I’m still not exactly sure where semicolons go and you will never see me use a word like “perfunctory” in a sentence. I’m not even sure what that means. Granted, I DON’T HAVE AN EDITOR TO FIX MY MISTAKES!
This is an insecurity I mostly keep to myself because, well, nothing is more unattractive than an unconfident person.
Look at Prince. You think he’s sexy, right? RIGHT?! It’s okay, we’re all friends here. You know why you think he’s sexy? Because though he’s bite-sized, he has the confidence of an anaconda. You’d be hard-pressed to spot Prince in a crowd, but his ego and aura are taller than a Redwood tree.
It’s true that you don’t get jobs by running around, screaming, “OH MY GOD! DO I KNOW WHAT THE HELL I’M DOING? TELL ME!!!!111111!!!!!!11111″
The times I do share my concerns with friends, they remind me that is all part of the game: if you work in a creative field, the majority of the time you are a basket case of nerves, self-doubt and alcoholism.
If you’re reading this, chances are you are a creative person too.

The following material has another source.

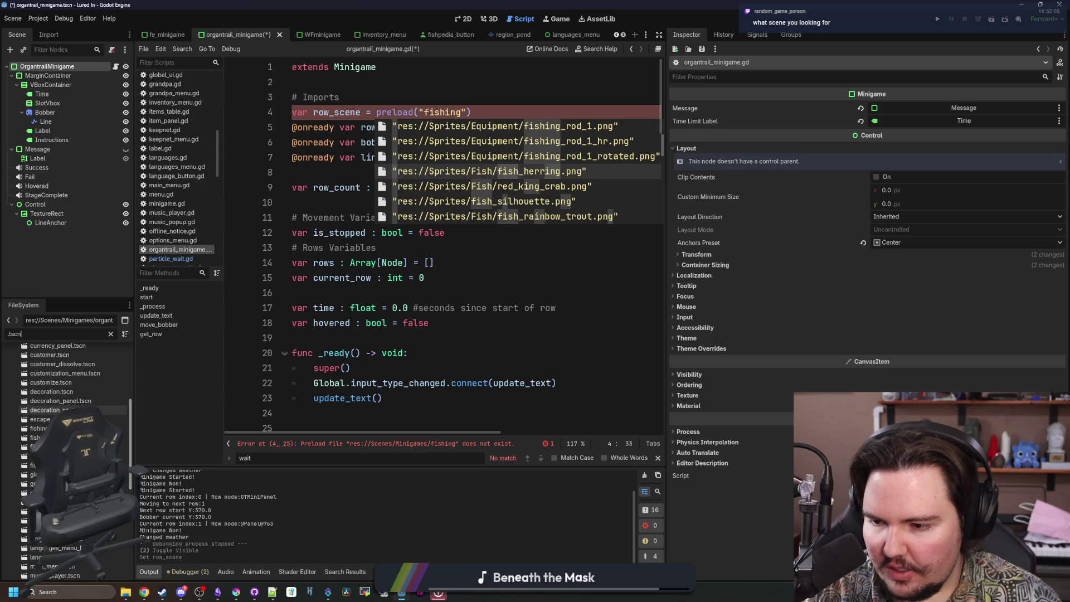
scroll(125, 486, "down", 3)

You may be a blogger yourself, or a writer, an artist, a filmmaker, a craft-maker, a photographer, a DIYer, a web creator, a clothing designer, or a graphic artist.
You may make your living in a creative field or maybe you create on your own time, for you, for your family, or for the world.

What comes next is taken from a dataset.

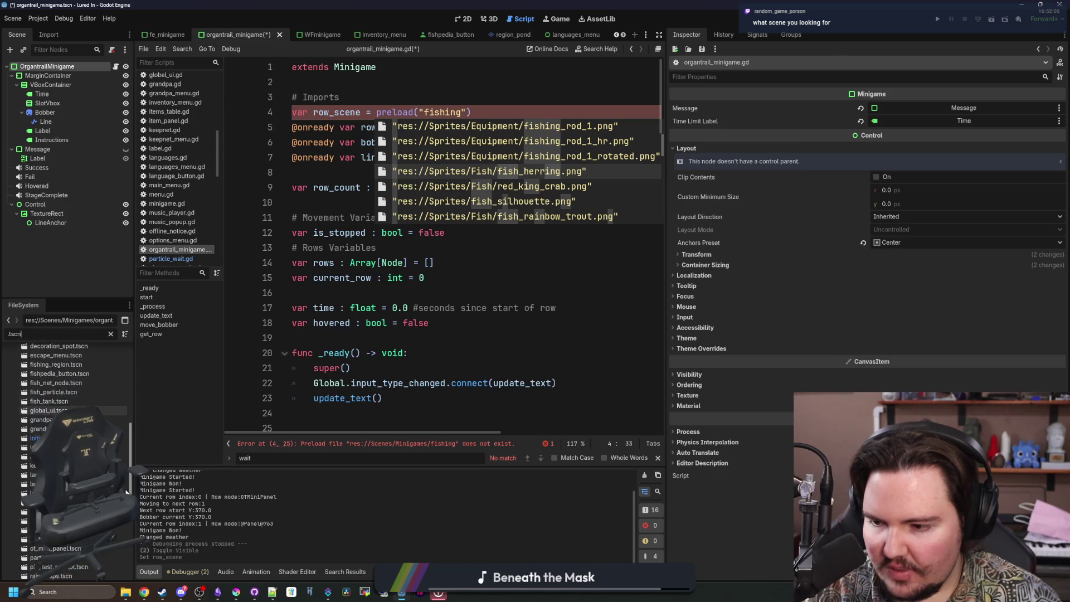
scroll(72, 445, "down", 3)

Either way, you know it’s something you have to do. Whether it be every day, every week, or a few times a year, creating is what gets you up in the morning and gives you purpose. It’s essential to your sanity and your well-being. It prevents you from becoming your father and coming home after a long day at work to the only comforts in life: a bottle of whiskey and a plush recliner.

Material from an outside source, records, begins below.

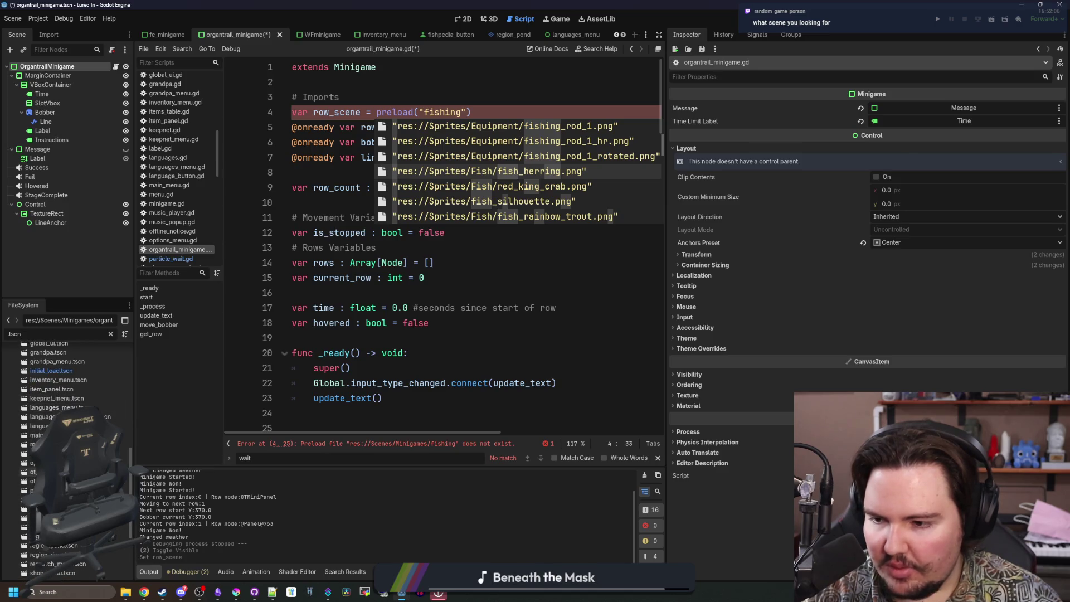
Drop ot_mini_panel.tscn into line 4's preload and remove the leftover 'fishing' text and quote.
mouse_move(33, 480)
left_mouse_down()
mouse_move(334, 262)
mouse_move(451, 112)
left_mouse_up()
key("BackSpace")
key("BackSpace")
left_click(592, 112)
key("Delete")
key("Delete")
key("Delete")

Because art is so important to you, it’s imperative that you do not let self-doubt use your creative balls as a punching bag.
Below are some mantras I try to remind myself on a daily basis when uncertainty rears its butt-ugly face.
I hope you find them helpful!
1. Don’t compare yourself to others.
2. Remember what Mom always said, “Don’t compare yourself to others!”
3. Comparing yourself to others is for wussies!
4. FOR THE LOVE OF GOD! STOP COMPARING YOURSELF TO OTHERS!
5. You little shit, are you comparing yourself to others right now?
6. Is that comparing yourself to others I smell?
7. You reek of comparing yourself to others, you nasty turd!
8. Comparing yourself to others is Satan’s work.
9. Listen to me very carefully, you personified piece of human excrement, if you compare yourself to others one more time, I will stick a whoopee cushion up your ass.
10. Only compare yourself to Prince and then try to BECOME Prince.